O sistema de controle interno possui fundamento constitucional e encontra respaldo na legislação fiscal brasileira, que impõe responsabilidade, planejamento e transparência na aplicação dos recursos públicos. No Estado do Acre, sua organização e funcionamento são disciplinados por normas próprias que regulamentam a execução orçamentária, financeira, patrimonial e contábil.
Ao estabelecer procedimentos, fluxos obrigatórios e responsabilidades expressas, a regulamentação transmite mensagem clara: o controle não é obstáculo à gestão — é condição para sua legitimidade, eficiência e segurança jurídica.
Corresponsabilidade e atuação técnica preventiva
A execução orçamentária impõe corresponsabilidade entre dirigentes, ordenadores de despesa, contadores e responsáveis pelo controle interno.
Essa lógica não isola o controle interno como instância meramente fiscalizatória; ao contrário, integra-o ao núcleo estratégico da gestão, atribuindo-lhe papel técnico essencial na prevenção de falhas, impropriedades e irregularidades.
Nesse contexto, o controle interno posiciona-se como segunda linha de defesa, devendo atuar de forma coordenada, técnica e preventiva, supervisionando a conformidade normativa, a aderência ao planejamento e a mitigação de riscos institucionais.
Estruturação da governança orçamentária
A execução orçamentária moderna exige:
• Planejamento prévio compatível com os instrumentos oficiais;
• Monitoramento contínuo de metas;
• Avaliações periódicas da execução financeira;
• Justificativas técnicas para alterações orçamentárias;
• Mecanismos de bloqueio em caso de descumprimento de obrigações.
Esse conjunto fortalece o ambiente de integridade pública e evidencia que boa governança depende de informação confiável, rastreabilidade dos atos e decisões fundamentadas.
Prevenção como instrumento de proteção ao gestor
Diante da crescente atuação dos órgãos de controle externo, o controle interno assume papel estratégico de assessoramento preventivo.
Na prática, isso envolve:
• Análise de riscos orçamentários e financeiros;
• Verificação da compatibilidade legal das despesas;
• Avaliação de impactos administrativos e sociais;
• Orientação quanto à adequada instrução processual.
O controle preventivo protege o erário — e também o gestor que decide com base técnica.
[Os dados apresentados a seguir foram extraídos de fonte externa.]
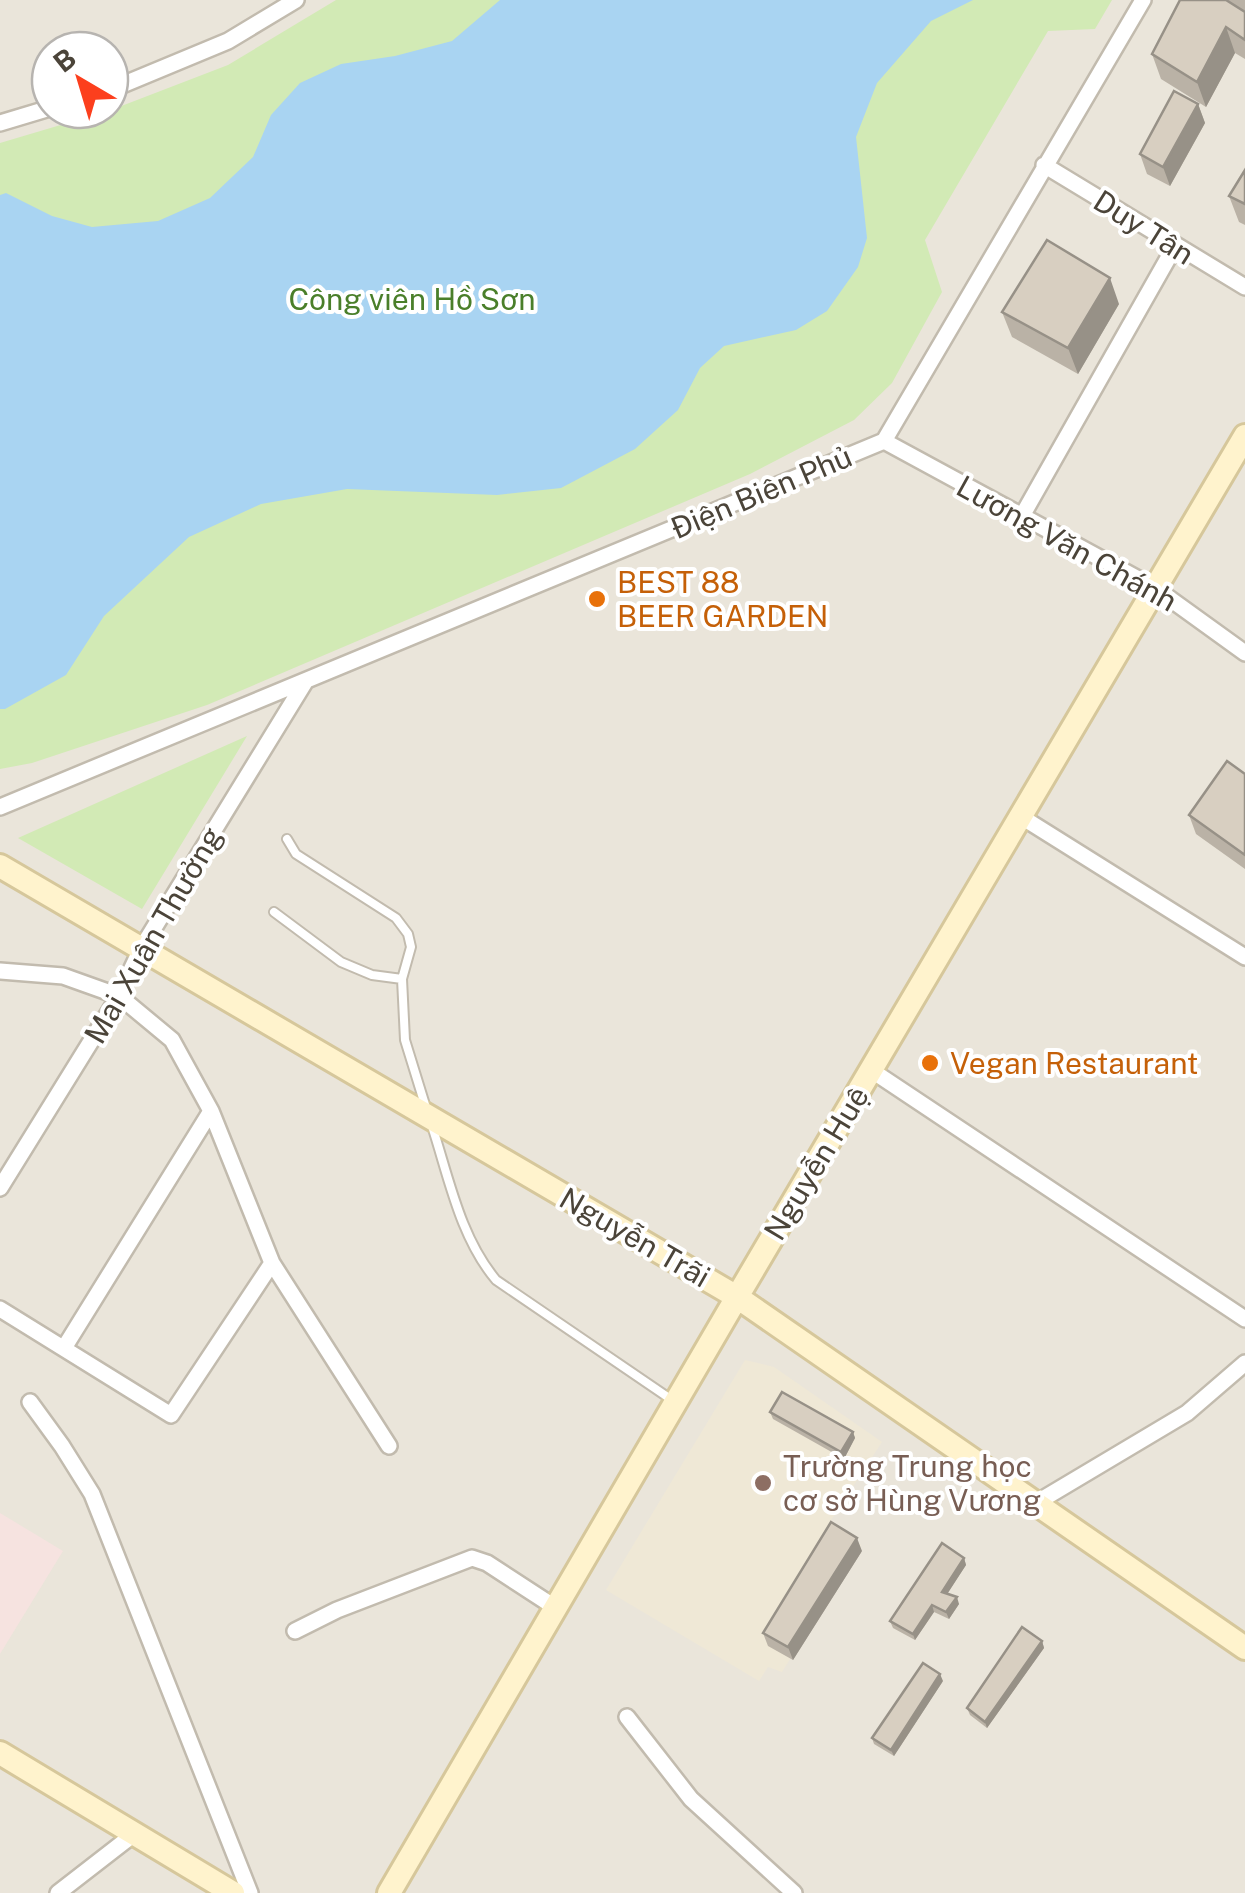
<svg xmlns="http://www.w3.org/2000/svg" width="1245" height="1893" viewBox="0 0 1245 1893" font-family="'Public Sans',sans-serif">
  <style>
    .residential { fill: #eae5da; fill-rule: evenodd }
    .education { fill: #efe8d6 }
    .medical { fill: #f6e3e0 }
    .green { fill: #d2eab5 }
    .water { fill: #a9d4f2 }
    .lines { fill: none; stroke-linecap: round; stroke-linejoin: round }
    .lane-casing { stroke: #c2bbae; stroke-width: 12 }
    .street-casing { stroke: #c2bbae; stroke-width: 20 }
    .secondary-casing { stroke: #d6c79b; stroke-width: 28 }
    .lane { stroke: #fff; stroke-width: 8 }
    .street { stroke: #fff; stroke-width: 15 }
    .secondary { stroke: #fff3cd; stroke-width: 22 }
    .wall { fill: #bab2a6 }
    .shaded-wall { fill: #979187 }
    .building { fill: #d8cfc1; stroke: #979187; stroke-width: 2.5 }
    .food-dot { fill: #e8710a; stroke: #fff; stroke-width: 4 }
    .education-dot { fill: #8d6e63; stroke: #fff; stroke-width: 4 }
    .labels { text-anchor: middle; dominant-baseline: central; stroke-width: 8; stroke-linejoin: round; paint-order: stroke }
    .street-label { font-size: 30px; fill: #4b4439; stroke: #fff }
    .park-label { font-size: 30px; fill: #4a7f2a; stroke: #fff }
    .food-label { font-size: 30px; fill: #c56008; stroke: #fff; text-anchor: start }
    .education-label { font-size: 30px; fill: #785e54; stroke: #fff; text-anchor: start }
  </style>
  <rect width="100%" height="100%" fill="#f6f3ec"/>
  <!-- residential -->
  <path class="residential" d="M0 0H1245V1893H0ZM50 50H110V110H50Z"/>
  <!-- education -->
  <path class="education" d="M745 1360 774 1367 882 1442 828 1525 861 1545 782 1672 768 1667 759 1681 606 1590Z"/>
  <!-- medical -->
  <path class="medical" d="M0 1513 63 1551 0 1654Z"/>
  <!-- green -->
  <path class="green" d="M336 0H1112L1095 29 1048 31 925 240 942 292 892 383 854 420 750 474 207 705 32 763 0 769V143L111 110 228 65Z
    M247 736 142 909 18 838Z"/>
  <!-- water -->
  <path class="water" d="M500 0H973L931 21 877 83 856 137 867 238 858 267 827 311 796 330 724 346 700 368 678 410 635 449 561 488 497 495 347 489 261 504 189 537 104 616 66 675 5 709H0V195L6 193 52 216 92 227 158 221 210 198 253 157 271 115 300 83 341 64 395 56 452 41Z"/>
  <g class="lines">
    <defs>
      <path id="lane" d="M287 839 296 854 396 918 408 934 411 947 402 979 405 1040 426 1108
        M274 912 341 962 372 975 402 979
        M432 1126C449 1178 460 1237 496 1280L672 1400"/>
      <path id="street" d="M110 90 228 41 296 0
        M0 123 50 108
        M1044 165 1245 287
        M884 441 1155 588 1245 653
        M1022 516 1175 246
        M0 807 884 441 1143 0
        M1020 816 1245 957
        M0 971 63 976 119 996 172 1040 211 1111 272 1263 171 1415 0 1309
        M871 1070 1245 1319
        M0 1188 119 996 141 949 305 682
        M272 1263 389 1446
        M64 1348 211 1111
        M30 1402 62 1446 92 1494 250 1893
        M1036 1503 1187 1413 1245 1363
        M295 1631 337 1610 472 1558 487 1563 556 1608
        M627 1717 691 1799 794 1893
        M58 1893 134 1834"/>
      <path id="secondary" d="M0 866 737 1297 1245 1648
        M0 1753 233 1893
        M389 1893 737 1297 1245 436"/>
    </defs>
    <!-- lane casing -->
    <use href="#lane" class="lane-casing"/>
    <!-- street casing -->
    <use href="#street" class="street-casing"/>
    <!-- secondary casing -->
    <use href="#secondary" class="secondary-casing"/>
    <!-- lane -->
    <use href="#lane" class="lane"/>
    <!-- street -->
    <use href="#street" class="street"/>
    <!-- secondary -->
    <use href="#secondary" class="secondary"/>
  </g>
  <!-- wall -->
  <path class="wall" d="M1180 0H1245V59L1235 53 1206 107 1161 79 1152 54Z
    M1198 104 1205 123 1170 186 1147 174 1140 154Z
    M1245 170V225L1239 222 1229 196Z
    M1119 304 1078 374 1012 337 1002 312Z
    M1245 774V869L1196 834 1189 815Z
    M770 1412 853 1432 855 1438 844 1459 773 1419Z
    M862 1551 793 1660 768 1646 763 1633Z
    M964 1558 966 1565 947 1594 959 1604 949 1619 934 1612 915 1640 893 1628 890 1621Z
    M1042 1641 1044 1648 987 1728 970 1715 967 1708Z
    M943 1681 894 1756 874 1744 872 1738Z"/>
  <!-- shaded-wall -->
  <path class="shaded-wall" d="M1226 27 1235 53 1206 107 1197 82Z
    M1198 104 1205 123 1170 186 1163 167Z
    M1110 278 1119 304 1078 374 1068 348Z
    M853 1432 855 1438 844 1459 841 1452Z
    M857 1538 862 1551 793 1660 788 1647Z
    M964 1558 966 1565 944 1599 942 1592Z
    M957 1597 959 1604 949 1619 946 1612Z
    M932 1605 934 1612 915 1640 913 1634Z
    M1042 1641 1044 1648 987 1728 985 1722Z
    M940 1674 943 1681 894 1756 891 1750Z"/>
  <!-- building -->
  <path class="building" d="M1180 0H1226L1245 12V40L1226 27 1197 82 1152 54Z
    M1174 91 1198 104 1163 167 1140 154Z
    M1245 170V204L1229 196Z
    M1047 240 1110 278 1068 348 1002 312Z
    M1227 761 1245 774V855L1189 815Z
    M782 1392 853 1432 841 1452 770 1412Z
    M831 1522 857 1538 788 1647 763 1633Z
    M942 1543 964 1558 942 1592 957 1597 946 1612 932 1605 913 1634 890 1621Z
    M1022 1627 1042 1641 985 1722 967 1708Z
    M923 1663 940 1674 891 1750 872 1738Z"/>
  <!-- markers -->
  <g class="food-dot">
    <circle cx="597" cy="599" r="10"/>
    <circle cx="930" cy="1063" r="10"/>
  </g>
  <circle class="education-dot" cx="763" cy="1483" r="10"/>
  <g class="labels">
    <!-- street labels -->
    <g class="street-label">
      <text transform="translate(1144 227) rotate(32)">Duy Tân</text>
      <text transform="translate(761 492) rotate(-23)">Điện Biên Phủ</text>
      <text transform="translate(1067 543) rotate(29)">Lương Văn Chánh</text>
      <text transform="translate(153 935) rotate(-60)">Mai Xuân Thưởng</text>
      <text transform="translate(816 1163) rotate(-59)">Nguyễn Huệ</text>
      <text transform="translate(635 1237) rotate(30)">Nguyễn Trãi</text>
    </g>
    <!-- park labels -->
    <g class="park-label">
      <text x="412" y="299">Công viên Hồ Sơn</text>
    </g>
    <!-- food labels -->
    <g class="food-label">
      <text x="617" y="582">BEST 88<tspan x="617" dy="34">BEER GARDEN</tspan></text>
      <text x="950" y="1063">Vegan Restaurant</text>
    </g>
    <!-- education labels -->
    <g class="education-label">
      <text x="783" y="1466">Trường Trung học<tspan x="783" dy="34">cơ sở Hùng Vương</tspan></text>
    </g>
  </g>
  <!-- north arrow -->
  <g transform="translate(80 80) rotate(322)"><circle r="48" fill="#ffffff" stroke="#b7b4b0" stroke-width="2.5"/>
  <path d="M0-8L18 38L0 25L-18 38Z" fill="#fc3f1d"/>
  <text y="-15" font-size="28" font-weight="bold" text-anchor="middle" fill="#4b4439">B</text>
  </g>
</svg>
Impacto social das decisões administrativas
No âmbito da administração pública, cada processo possui impacto social direto. Na Secretaria de Estado de Habitação e Urbanismo, essa realidade se evidencia de forma concreta nas regularizações fundiárias, nos contratos de obras e nos investimentos em infraestrutura urbana.
Falhas na execução orçamentária podem resultar em:
• Paralisação de obras;
• Desequilíbrio contratual;
• Perda de recursos;
• Prejuízo a famílias beneficiárias.
Por essa razão, a unidade de controle interno deve atuar com:
1. Monitoramento contínuo de riscos;
2. Avaliação da execução orçamentária e financeira;
3. Mitigação de falhas processuais;
4. Fortalecimento da integridade e da conformidade administrativa.
Conclusão: controle forte, gestão segura
O sistema de controle interno não representa entrave burocrático. Constitui mecanismo estruturante da governança pública moderna.
Mais do que fiscalizar, o controle interno orienta, previne e protege. Busca garantir que cada recurso público seja aplicado com legalidade, eficiência e finalidade social.
Controle forte significa gestão segura — e gestão segura significa políticas públicas efetivas, contínuas e confiáveis para a população acreana.
*Raimundo Carlos Mota Monteiro é técnico fazendário aposentado da Secretaria de Estado da Fazenda do Acre (Sefaz/AC), com trajetória na administração pública iniciada aos 16 anos. Ao longo de aproximadamente 10 anos na Controladoria-Geral do Estado do Acre, consolidou experiência em controle interno, auditoria governamental, conformidade e governança pública. Foi chefe da Auditoria-Geral do Estado e responsável pela implantação da Controladoria-Geral do Município de Senador Guiomard. Atuou como consultor do Banco Interamericano de Desenvolvimento (BID) e exerce atualmente suas funções na Secretaria de Estado de Habitação e Urbanismo.